About this exercise :: Reproduce the records word for word, with nothing left out.

[Recorded data]
+ + + + +

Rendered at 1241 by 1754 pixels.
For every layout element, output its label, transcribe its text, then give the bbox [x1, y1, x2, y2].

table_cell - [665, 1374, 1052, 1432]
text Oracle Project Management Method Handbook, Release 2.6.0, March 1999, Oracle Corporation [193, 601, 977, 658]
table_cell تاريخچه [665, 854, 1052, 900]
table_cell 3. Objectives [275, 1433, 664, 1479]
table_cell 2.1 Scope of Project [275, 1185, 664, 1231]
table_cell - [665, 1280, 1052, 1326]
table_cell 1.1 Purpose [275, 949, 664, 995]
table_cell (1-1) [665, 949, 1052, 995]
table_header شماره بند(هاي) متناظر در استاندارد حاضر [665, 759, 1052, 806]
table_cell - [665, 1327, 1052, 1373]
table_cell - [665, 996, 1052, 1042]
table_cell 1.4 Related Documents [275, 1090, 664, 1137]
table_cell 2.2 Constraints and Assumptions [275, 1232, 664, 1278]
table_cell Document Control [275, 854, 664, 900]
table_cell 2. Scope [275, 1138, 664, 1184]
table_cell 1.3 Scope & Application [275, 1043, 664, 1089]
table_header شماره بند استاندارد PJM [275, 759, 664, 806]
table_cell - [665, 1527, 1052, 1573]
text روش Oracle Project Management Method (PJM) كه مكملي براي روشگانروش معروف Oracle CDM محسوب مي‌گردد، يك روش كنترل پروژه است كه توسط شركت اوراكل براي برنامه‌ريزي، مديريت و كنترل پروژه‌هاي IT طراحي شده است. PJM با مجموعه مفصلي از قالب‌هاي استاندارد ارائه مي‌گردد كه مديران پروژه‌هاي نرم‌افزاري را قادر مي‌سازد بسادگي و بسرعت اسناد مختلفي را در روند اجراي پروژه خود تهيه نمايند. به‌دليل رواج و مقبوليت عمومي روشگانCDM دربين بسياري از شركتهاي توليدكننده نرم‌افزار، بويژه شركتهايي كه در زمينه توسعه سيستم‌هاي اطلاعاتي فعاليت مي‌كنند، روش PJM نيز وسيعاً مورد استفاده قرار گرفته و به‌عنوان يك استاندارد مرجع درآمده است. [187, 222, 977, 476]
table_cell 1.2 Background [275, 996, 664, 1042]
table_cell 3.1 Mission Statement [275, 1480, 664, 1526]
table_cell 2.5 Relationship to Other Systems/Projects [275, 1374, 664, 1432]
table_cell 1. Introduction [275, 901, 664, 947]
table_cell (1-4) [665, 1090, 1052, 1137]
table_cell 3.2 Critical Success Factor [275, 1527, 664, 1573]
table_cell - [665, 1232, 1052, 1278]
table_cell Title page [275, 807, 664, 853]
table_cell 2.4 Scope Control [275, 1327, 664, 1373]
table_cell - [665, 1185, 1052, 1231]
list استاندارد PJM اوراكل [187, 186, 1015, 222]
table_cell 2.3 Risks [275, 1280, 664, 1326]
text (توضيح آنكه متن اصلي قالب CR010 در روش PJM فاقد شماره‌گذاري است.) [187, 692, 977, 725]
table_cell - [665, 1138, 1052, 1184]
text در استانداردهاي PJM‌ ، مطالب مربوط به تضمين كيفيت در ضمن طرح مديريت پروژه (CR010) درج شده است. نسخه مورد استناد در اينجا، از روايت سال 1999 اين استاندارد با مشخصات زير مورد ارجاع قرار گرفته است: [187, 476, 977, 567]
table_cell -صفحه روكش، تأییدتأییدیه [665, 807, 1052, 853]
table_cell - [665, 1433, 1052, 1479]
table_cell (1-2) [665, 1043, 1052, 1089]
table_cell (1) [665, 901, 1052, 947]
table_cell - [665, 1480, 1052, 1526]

+ + + + +

Written answer ::
Rendered at 1241 by 1754 pixels.
For every layout element, output its label, transcribe its text, then give the bbox [x1, y1, x2, y2].

table_cell - [665, 1374, 1052, 1432]
text Oracle Project Management Method Handbook, Release 2.6.0, March 1999, Oracle Corporation [193, 601, 977, 658]
table_cell تاريخچه [665, 854, 1052, 900]
table_cell 3. Objectives [275, 1433, 664, 1479]
table_cell 2.1 Scope of Project [275, 1185, 664, 1231]
table_cell - [665, 1280, 1052, 1326]
table_cell 1.1 Purpose [275, 949, 664, 995]
table_cell (1-1) [665, 949, 1052, 995]
table_header شماره بند(هاي) متناظر در استاندارد حاضر [665, 759, 1052, 806]
table_cell - [665, 1327, 1052, 1373]
table_cell - [665, 996, 1052, 1042]
table_cell 1.4 Related Documents [275, 1090, 664, 1137]
table_cell 2.2 Constraints and Assumptions [275, 1232, 664, 1278]
table_cell Document Control [275, 854, 664, 900]
table_cell 2. Scope [275, 1138, 664, 1184]
table_cell 1.3 Scope & Application [275, 1043, 664, 1089]
table_header شماره بند استاندارد PJM [275, 759, 664, 806]
table_cell - [665, 1527, 1052, 1573]
text روش Oracle Project Management Method (PJM) كه مكملي براي روشگانروش معروف Oracle CDM محسوب مي‌گردد، يك روش كنترل پروژه است كه توسط شركت اوراكل براي برنامه‌ريزي، مديريت و كنترل پروژه‌هاي IT طراحي شده است. PJM با مجموعه مفصلي از قالب‌هاي استاندارد ارائه مي‌گردد كه مديران پروژه‌هاي نرم‌افزاري را قادر مي‌سازد بسادگي و بسرعت اسناد مختلفي را در روند اجراي پروژه خود تهيه نمايند. به‌دليل رواج و مقبوليت عمومي روشگانCDM دربين بسياري از شركتهاي توليدكننده نرم‌افزار، بويژه شركتهايي كه در زمينه توسعه سيستم‌هاي اطلاعاتي فعاليت مي‌كنند، روش PJM نيز وسيعاً مورد استفاده قرار گرفته و به‌عنوان يك استاندارد مرجع درآمده است. [187, 222, 977, 476]
table_cell 1.2 Background [275, 996, 664, 1042]
table_cell 3.1 Mission Statement [275, 1480, 664, 1526]
table_cell 2.5 Relationship to Other Systems/Projects [275, 1374, 664, 1432]
table_cell 1. Introduction [275, 901, 664, 947]
table_cell (1-4) [665, 1090, 1052, 1137]
table_cell 3.2 Critical Success Factor [275, 1527, 664, 1573]
table_cell - [665, 1232, 1052, 1278]
table_cell Title page [275, 807, 664, 853]
table_cell 2.4 Scope Control [275, 1327, 664, 1373]
table_cell - [665, 1185, 1052, 1231]
list استاندارد PJM اوراكل [187, 186, 1015, 222]
table_cell 2.3 Risks [275, 1280, 664, 1326]
text (توضيح آنكه متن اصلي قالب CR010 در روش PJM فاقد شماره‌گذاري است.) [187, 692, 977, 725]
table_cell - [665, 1138, 1052, 1184]
text در استانداردهاي PJM‌ ، مطالب مربوط به تضمين كيفيت در ضمن طرح مديريت پروژه (CR010) درج شده است. نسخه مورد استناد در اينجا، از روايت سال 1999 اين استاندارد با مشخصات زير مورد ارجاع قرار گرفته است: [187, 476, 977, 567]
table_cell -صفحه روكش، تأییدتأییدیه [665, 807, 1052, 853]
table_cell - [665, 1433, 1052, 1479]
table_cell (1-2) [665, 1043, 1052, 1089]
table_cell (1) [665, 901, 1052, 947]
table_cell - [665, 1480, 1052, 1526]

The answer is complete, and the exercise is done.